OBJECTIVE | Reproduce all of the data below, replacing each "colour" with "color" and leaving every other character unchanged.

INFORMATION GIVEN |
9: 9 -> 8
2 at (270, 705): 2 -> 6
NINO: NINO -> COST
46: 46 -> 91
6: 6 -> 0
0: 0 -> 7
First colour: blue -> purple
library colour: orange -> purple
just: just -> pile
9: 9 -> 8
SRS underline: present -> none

SOLUTION BELOW |
9: 9 -> 8
2 at (270, 705): 2 -> 6
NINO: NINO -> COST
46: 46 -> 91
6: 6 -> 0
0: 0 -> 7
First color: blue -> purple
library color: orange -> purple
just: just -> pile
9: 9 -> 8
SRS underline: present -> none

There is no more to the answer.